### Work instructions
Rewrite all the entries, replacing each occurrence of "point_idx" with "point_index" and leaving everything else unchanged. Do not include the pictures in your answer.

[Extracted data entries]
=======
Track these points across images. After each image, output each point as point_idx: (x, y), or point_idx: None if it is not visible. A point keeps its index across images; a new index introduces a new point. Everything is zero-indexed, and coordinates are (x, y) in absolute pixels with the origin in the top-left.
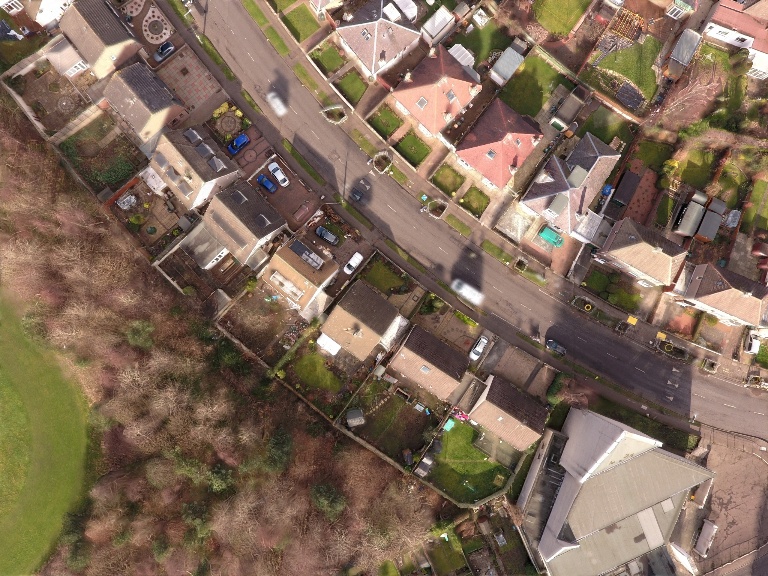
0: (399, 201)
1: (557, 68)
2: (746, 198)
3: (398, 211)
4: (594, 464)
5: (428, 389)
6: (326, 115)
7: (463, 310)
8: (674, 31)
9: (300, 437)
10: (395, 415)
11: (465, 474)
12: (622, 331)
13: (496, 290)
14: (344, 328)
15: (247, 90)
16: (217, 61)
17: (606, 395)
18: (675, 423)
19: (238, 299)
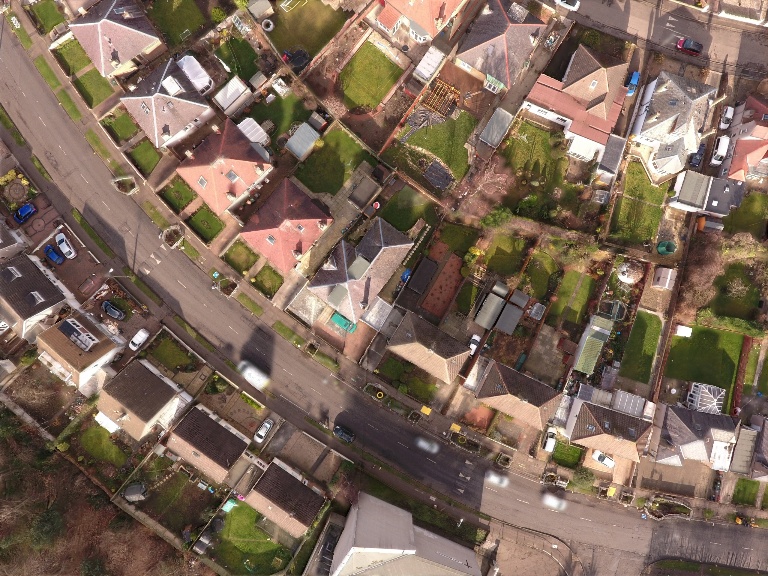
0: (190, 277)
1: (360, 144)
2: (556, 289)
3: (189, 287)
4: (335, 570)
5: (204, 472)
6: (117, 185)
7: (250, 391)
8: (493, 106)
9: (73, 512)
10: (179, 491)
11: (248, 552)
12: (414, 421)
13: (286, 373)
14: (114, 410)
15: (37, 156)
16: (7, 125)
17: (393, 484)
18: (464, 516)
19: (23, 370)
=======
### Result of this exercise
Track these points across images. After each image, output each point as point_index: (x, y), or point_index: None if it is not visible. A point keeps its index across images; a new index introduces a new point. Everything is zero-indexed, and coordinates are (x, y) in absolute pixels with the origin in the top-left.
0: (399, 201)
1: (557, 68)
2: (746, 198)
3: (398, 211)
4: (594, 464)
5: (428, 389)
6: (326, 115)
7: (463, 310)
8: (674, 31)
9: (300, 437)
10: (395, 415)
11: (465, 474)
12: (622, 331)
13: (496, 290)
14: (344, 328)
15: (247, 90)
16: (217, 61)
17: (606, 395)
18: (675, 423)
19: (238, 299)
0: (190, 277)
1: (360, 144)
2: (556, 289)
3: (189, 287)
4: (335, 570)
5: (204, 472)
6: (117, 185)
7: (250, 391)
8: (493, 106)
9: (73, 512)
10: (179, 491)
11: (248, 552)
12: (414, 421)
13: (286, 373)
14: (114, 410)
15: (37, 156)
16: (7, 125)
17: (393, 484)
18: (464, 516)
19: (23, 370)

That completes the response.